This year, my family’s big Hanukkah celebration included the requisite latkes, applesauce, and sour cream, my aunt’s homemade challah, my dad’s blintz casserole, and a gift exchange. It also took place at 10 o’clock in the morning on the Saturday after Thanksgiving - about a week before Hanukkah actually began - and the main course was scrambled eggs. We kibitzed, we ate, we took pictures, and we opened presents - but we didn’t light candles, and we didn’t say prayers.
This somewhat nontraditional gathering was necessitated by the simple practicality that there was only one weekend when my cousins and I could all be in the same place. Still, it was a little strange. We did most of the important stuff, and we were together, which is what really matters, right? But the casual abandonment of some basic rituals I grew up with left me a little unsatisfied. It’s not like my family has ever been “religious,” per se, but religious rituals can signify a whole lot more than just the fulfillment of some centuries-old contract with an unseen God.

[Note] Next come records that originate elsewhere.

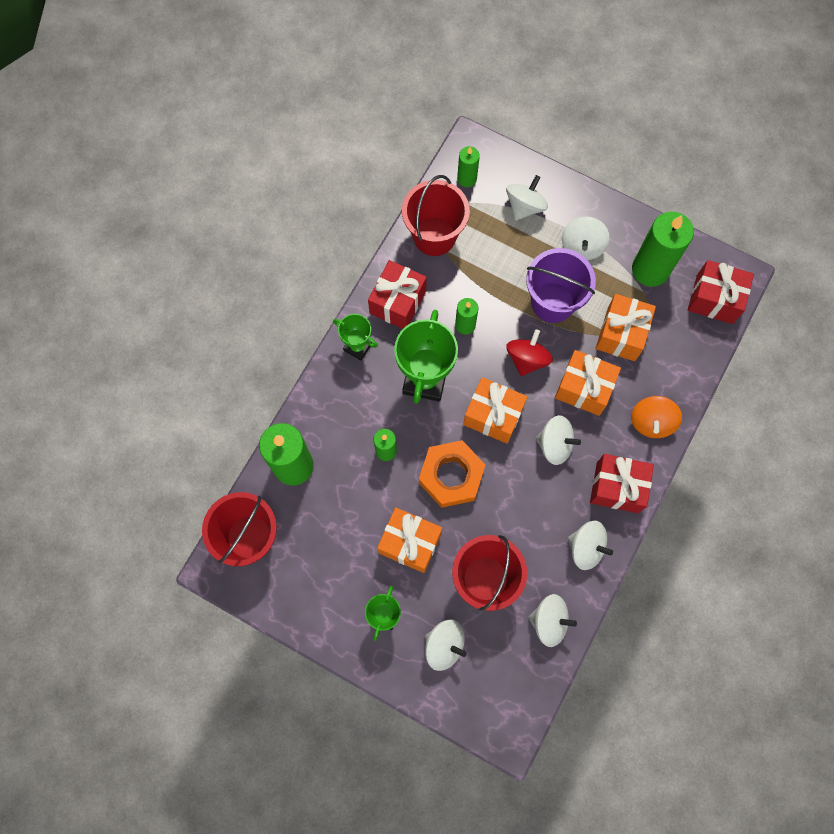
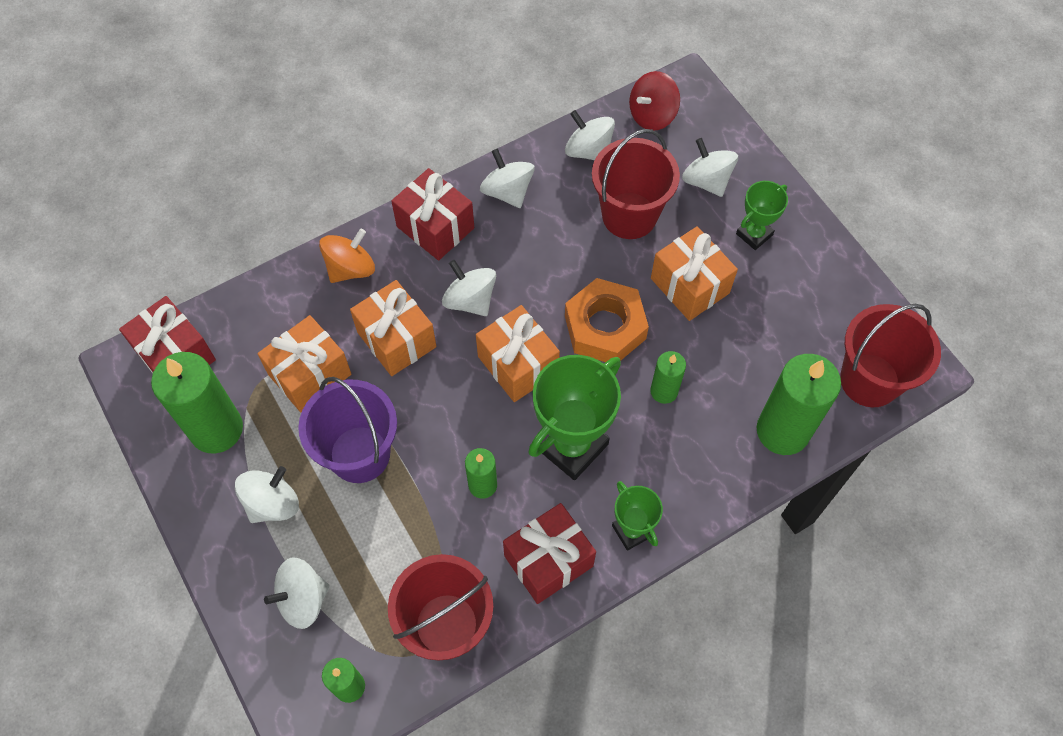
camera: 150 degrees left, 10 degrees down
red spinning top [506,329,553,376] -> red spinning top moved to [629,71,680,131]

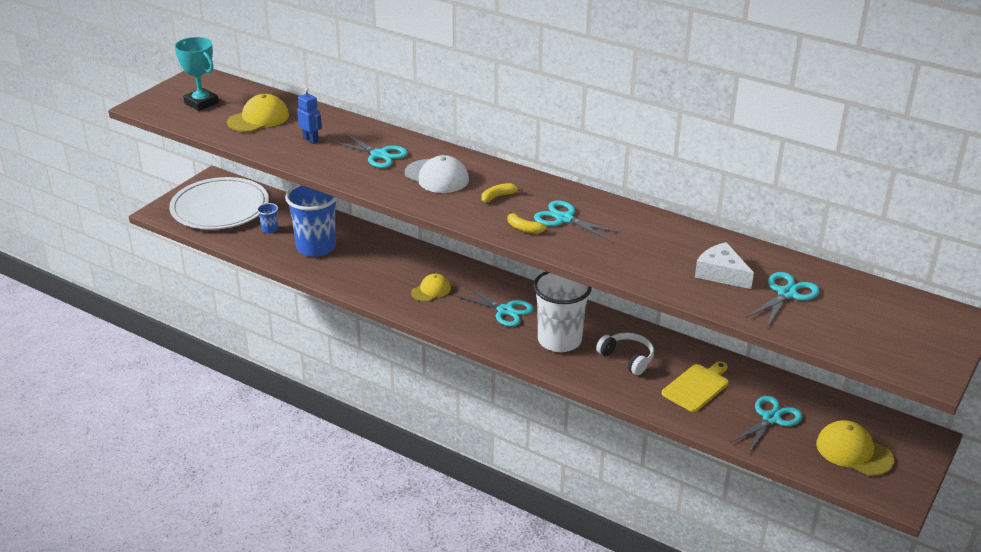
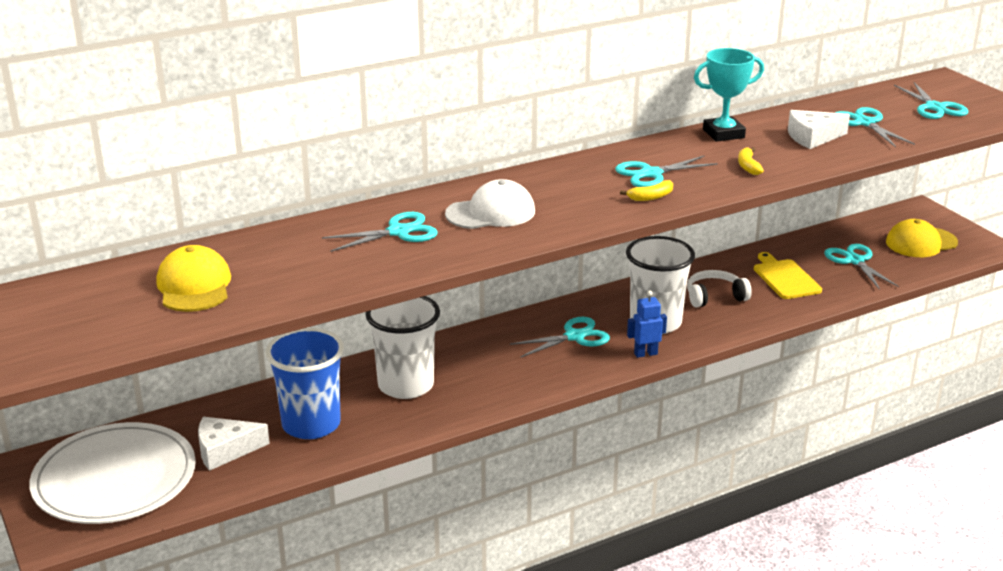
camera: 60 degrees left, 5 degrees down
turquoise trophy [174,37,219,111] -> turquoise trophy moved to [694,48,764,142]
blue cup [257,203,278,234] -> white cheese [198,417,270,471]
blue robot [297,88,322,144] -> blue robot moved to [627,291,667,358]
yellow cap [411,274,451,302] -> none
yellow banana [481,183,523,202] -> yellow banana moved to [738,147,764,175]
none -> white cup [365,296,440,399]
none -> turquoise scissors [894,82,969,119]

I’m twenty-two years old - the baby of the Beertown crew. I first moved away from home a little over four years ago, and this year I moved even further, to take a job I barely understood in a city where I hardly knew anyone. My parents are living apart from each other while my mom goes to graduate school, my grandmother just moved out of the condo she had lived in for thirty years and into an assisted living facility, and about a week ago my dog had to be put down. Not lighting Hanukkah candles may seem like a pretty insignificant change in the scheme of things, yet I know if I had done it, even on my own, it would have been a comfort.
What role do rituals play in your life? What are the rituals of the community you grew up in, and how do you carry those rituals with you even as you leave that community behind?